Damnation Island: Poor, Sick, Mad and Criminal in 19th Century New York.
By Stacy Horn
Initial planners for Blackwell’s would have been mortified at how wretched and deadly conditions there had become. When the island was bought by the city for $32,500 in 1828 (they would end up paying $20,000 more to settle a lawsuit), their goal was to relieve the crowded conditions at Manhattan’s Bellevue, which in addition to being a hospital, was also the location of the city’s Penitentiary, the Lunatic Asylum, an Almshouse for the poor, and the Workhouse, a prison for people convicted of minor crimes. As the city had grown, so had the number of the poor, the lunatic, and the criminal, all of whom had to be treated somewhere when they got sick.
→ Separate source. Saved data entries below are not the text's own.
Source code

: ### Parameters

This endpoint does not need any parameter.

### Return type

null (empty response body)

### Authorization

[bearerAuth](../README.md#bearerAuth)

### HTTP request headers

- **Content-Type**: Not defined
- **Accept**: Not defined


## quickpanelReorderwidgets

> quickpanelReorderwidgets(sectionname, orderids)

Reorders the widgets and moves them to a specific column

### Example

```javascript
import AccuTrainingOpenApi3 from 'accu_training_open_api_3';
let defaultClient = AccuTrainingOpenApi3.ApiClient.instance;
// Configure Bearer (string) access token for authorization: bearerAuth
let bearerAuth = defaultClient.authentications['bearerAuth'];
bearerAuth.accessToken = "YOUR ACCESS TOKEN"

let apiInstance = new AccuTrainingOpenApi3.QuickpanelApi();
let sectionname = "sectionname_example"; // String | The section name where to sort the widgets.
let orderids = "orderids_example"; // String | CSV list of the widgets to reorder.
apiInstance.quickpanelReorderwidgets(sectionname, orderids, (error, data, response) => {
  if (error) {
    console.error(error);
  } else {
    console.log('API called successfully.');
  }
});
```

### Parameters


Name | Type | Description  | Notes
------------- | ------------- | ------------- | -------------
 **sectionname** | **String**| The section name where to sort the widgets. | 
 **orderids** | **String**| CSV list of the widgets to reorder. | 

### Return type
While this may have been an opportune time to read this volume, I ended up more frustrated than enlightened by it. While Damnation Island is loaded with gory and depressing anecdotes regarding our ongoing inability (or refusal) to care for the needy, its lack of organization or context made much of the information less meaningful and the effect was actually boring. Rather than being a history of Blackwell’s Island (now Roosevelt Island) that tells the story of its evolution from farm land (owned by the Blackwell Family) to its century as a complex of city institutions for the sick and destitute and then to its new 20thcentury life as an attempt at model middle-class living, the book is organized around the institutions that were housed there in the 19th Century.
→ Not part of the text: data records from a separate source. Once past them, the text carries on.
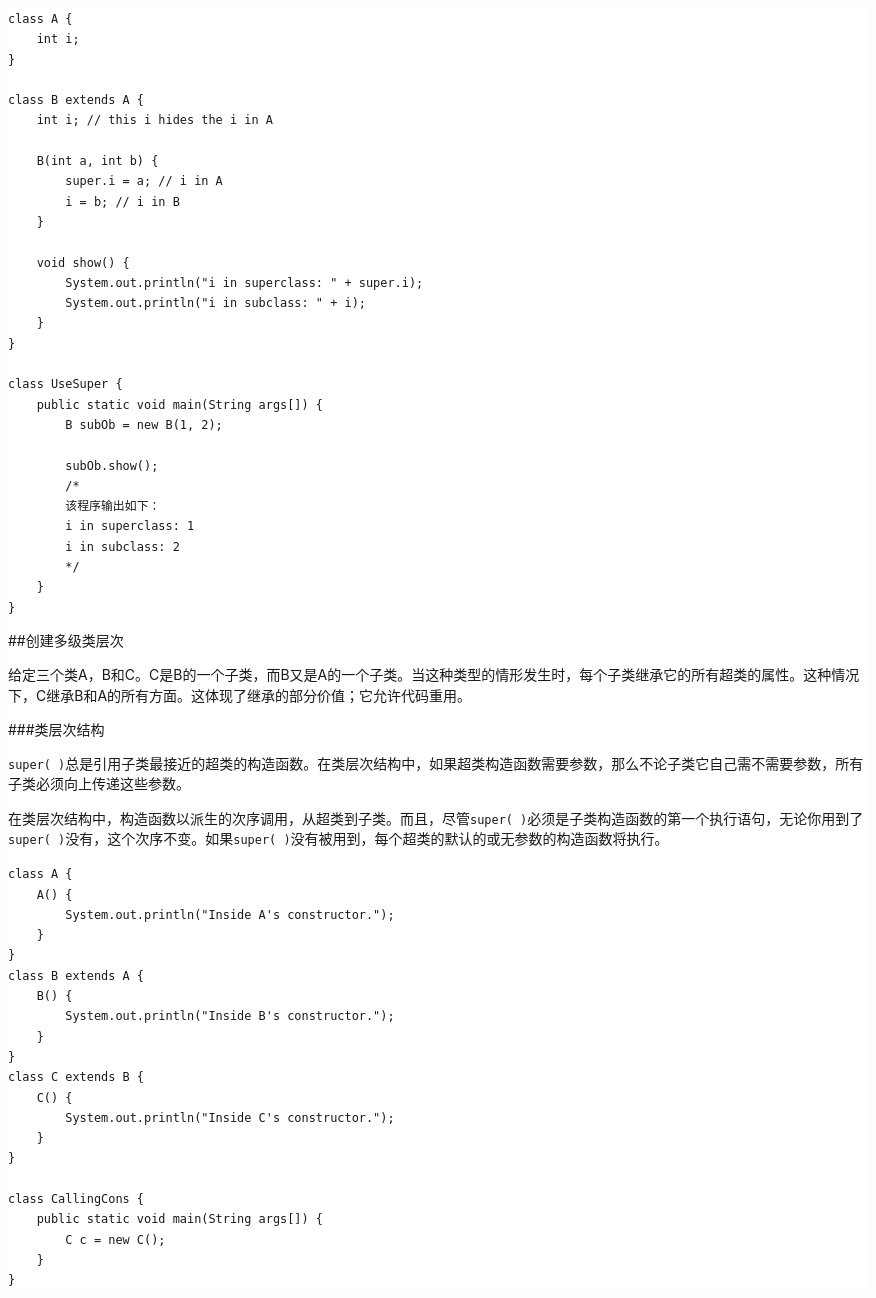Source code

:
 ```
class A { 
	int i; 
} 
 
class B extends A { 
	int i; // this i hides the i in A 
	
	B(int a, int b) { 
		super.i = a; // i in A 
		i = b; // i in B 
	} 
 
	void show() { 
		System.out.println("i in superclass: " + super.i); 
		System.out.println("i in subclass: " + i); 
	} 
} 
 
class UseSuper { 
	public static void main(String args[]) { 
		B subOb = new B(1, 2); 
		
		subOb.show(); 
		/*
		该程序输出如下： 
		i in superclass: 1 
		i in subclass: 2 
		*/
	} 
} 
```

##创建多级类层次 

给定三个类A，B和C。C是B的一个子类，而B又是A的一个子类。当这种类型的情形发生时，每个子类继承它的所有超类的属性。这种情况下，C继承B和A的所有方面。这体现了继承的部分价值；它允许代码重用。 

###类层次结构

`super( )`总是引用子类最接近的超类的构造函数。在类层次结构中，如果超类构造函数需要参数，那么不论子类它自己需不需要参数，所有子类必须向上传递这些参数。 

在类层次结构中，构造函数以派生的次序调用，从超类到子类。而且，尽管`super( )`必须是子类构造函数的第一个执行语句，无论你用到了`super( )`没有，这个次序不变。如果`super( )`没有被用到，每个超类的默认的或无参数的构造函数将执行。

```
class A { 
	A() {  
		System.out.println("Inside A's constructor."); 
	} 
} 
class B extends A { 
	B() { 
		System.out.println("Inside B's constructor."); 
	} 
} 
class C extends B { 
	C() { 
		System.out.println("Inside C's constructor."); 
	} 
} 

class CallingCons { 
	public static void main(String args[]) { 
		C c = new C(); 
	} 
} 
```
While these were several and diverse, the use of them as an organizing principle comes across as random and confusing. Most of the work centers on the period from the 1873 economic collapse through the 1890s. This seems to be driven by the existence of the diaries of a Reverend William French, who commuted to the island daily for thirty years to minister to its sick and impoverished residents. That would work better if French had made distinctions between the institutions, but he viewed his calling to work with all of the residents. Horn makes it clear that this was a rational decision on his part, since the staffs and the residents were often moved from one institution to the other as space was needed. A shocking piece of information but one which means that the island will require a different organization to illuminate it. In its current form the reader is swimming through a vast array of horrific anecdotes that seem interchangeable. There are several exposes written during this time that attempt to show the need for improvement but there is very little discussion of what set these apart from one another (possibly nothing) or what effect they had (possibly none). A substantial number of these anecdotes follow people who are suffering official neglect in other institutions, not even those on Blackwell’s.
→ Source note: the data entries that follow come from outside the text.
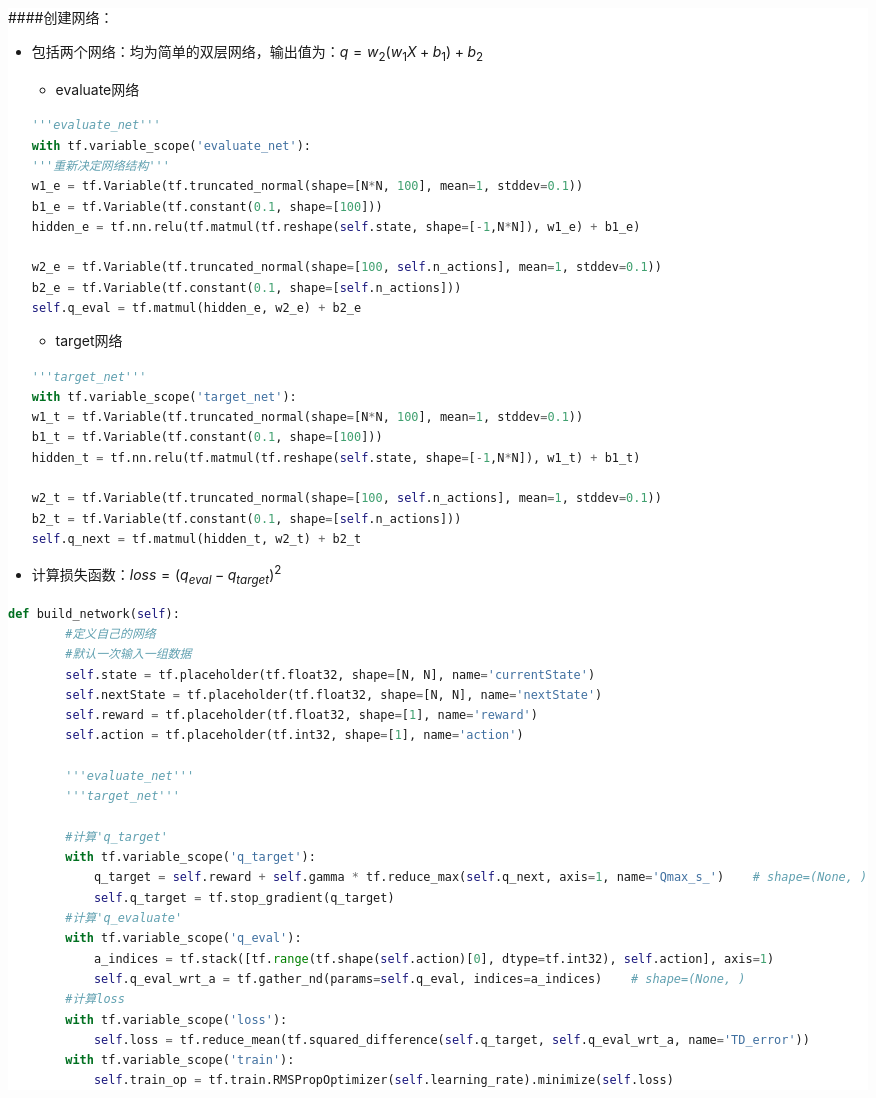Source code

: ####创建网络：

- 包括两个网络：均为简单的双层网络，输出值为：$q = w_2(w_1X + b_1) + b_2$
  - evaluate网络

  ```python
  '''evaluate_net'''
  with tf.variable_scope('evaluate_net'):
  '''重新决定网络结构'''
  w1_e = tf.Variable(tf.truncated_normal(shape=[N*N, 100], mean=1, stddev=0.1))
  b1_e = tf.Variable(tf.constant(0.1, shape=[100]))
  hidden_e = tf.nn.relu(tf.matmul(tf.reshape(self.state, shape=[-1,N*N]), w1_e) + b1_e)
  
  w2_e = tf.Variable(tf.truncated_normal(shape=[100, self.n_actions], mean=1, stddev=0.1))
  b2_e = tf.Variable(tf.constant(0.1, shape=[self.n_actions]))
  self.q_eval = tf.matmul(hidden_e, w2_e) + b2_e
  ```

  - target网络

  ```python
  '''target_net'''
  with tf.variable_scope('target_net'):
  w1_t = tf.Variable(tf.truncated_normal(shape=[N*N, 100], mean=1, stddev=0.1))
  b1_t = tf.Variable(tf.constant(0.1, shape=[100]))
  hidden_t = tf.nn.relu(tf.matmul(tf.reshape(self.state, shape=[-1,N*N]), w1_t) + b1_t)
  
  w2_t = tf.Variable(tf.truncated_normal(shape=[100, self.n_actions], mean=1, stddev=0.1))
  b2_t = tf.Variable(tf.constant(0.1, shape=[self.n_actions]))
  self.q_next = tf.matmul(hidden_t, w2_t) + b2_t
  ```

- 计算损失函数：$loss = (q_{eval} - q_{target})^2$

```python
def build_network(self):
        #定义自己的网络
        #默认一次输入一组数据
        self.state = tf.placeholder(tf.float32, shape=[N, N], name='currentState')
        self.nextState = tf.placeholder(tf.float32, shape=[N, N], name='nextState')
        self.reward = tf.placeholder(tf.float32, shape=[1], name='reward')
        self.action = tf.placeholder(tf.int32, shape=[1], name='action')
		
        '''evaluate_net'''
        '''target_net'''
        
		#计算'q_target'
        with tf.variable_scope('q_target'):
            q_target = self.reward + self.gamma * tf.reduce_max(self.q_next, axis=1, name='Qmax_s_')    # shape=(None, )
            self.q_target = tf.stop_gradient(q_target)
		#计算'q_evaluate'
        with tf.variable_scope('q_eval'):
            a_indices = tf.stack([tf.range(tf.shape(self.action)[0], dtype=tf.int32), self.action], axis=1)
            self.q_eval_wrt_a = tf.gather_nd(params=self.q_eval, indices=a_indices)    # shape=(None, )
		#计算loss
        with tf.variable_scope('loss'):
            self.loss = tf.reduce_mean(tf.squared_difference(self.q_target, self.q_eval_wrt_a, name='TD_error'))
        with tf.variable_scope('train'):
            self.train_op = tf.train.RMSPropOptimizer(self.learning_rate).minimize(self.loss)
```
However, there is a valuable lesson in this history. Just as Blackwell’s institutions are each developed to reform the failures of what came before them, they are replaced by institutions that fail just as miserably. The New York City Lunatic Asylum is ultimately replaced by a series of psychiatric hospitals, some on Long Island that included farms, with their opportunity for healthy manual labor and fresh air. (Reformers are frequently of the opinion that the poor need more hard work in the fresh air.) When I was in high school, my health teacher – an otherwise unenlightened man – took us on a field trip to one of these institutions – Pilgrim State Psychiatric Hospital. It was a gigantic castle-like warehouse structure. I remember huge, high ceilinged rooms with stone walls and stone floors. There were drains on the floor surrounded by puddles because the only cleaning ever done was hosing these unfurnished caverns down. I remember dozens of people standing or wandering around the room, talking to themselves, crying, rocking in the fetal position. Some were dressed in shabby street clothing (perhaps what they were wearing when they arrived, whenever that was) and others were simply covered with white poncho-like tunics. What I remember best is the echo – every sound rang like a drum in the giant empty space, and the cold.
Similarly, in an important reform stretching from the late 19th to the mid-20th centuries, the wretched, overcrowded penitentiary is replaced by a larger, more modern and civilized complex on neighboring Riker’s Island. As the city finally closes Riker’s – long since labeled the worst jail in America (not a low bar) – we might do well to remember that Rikers was the solution before it became the problem. While modern facilities are important, it seems there is an element of humanity required to help people that may be more important than bricks and mortar.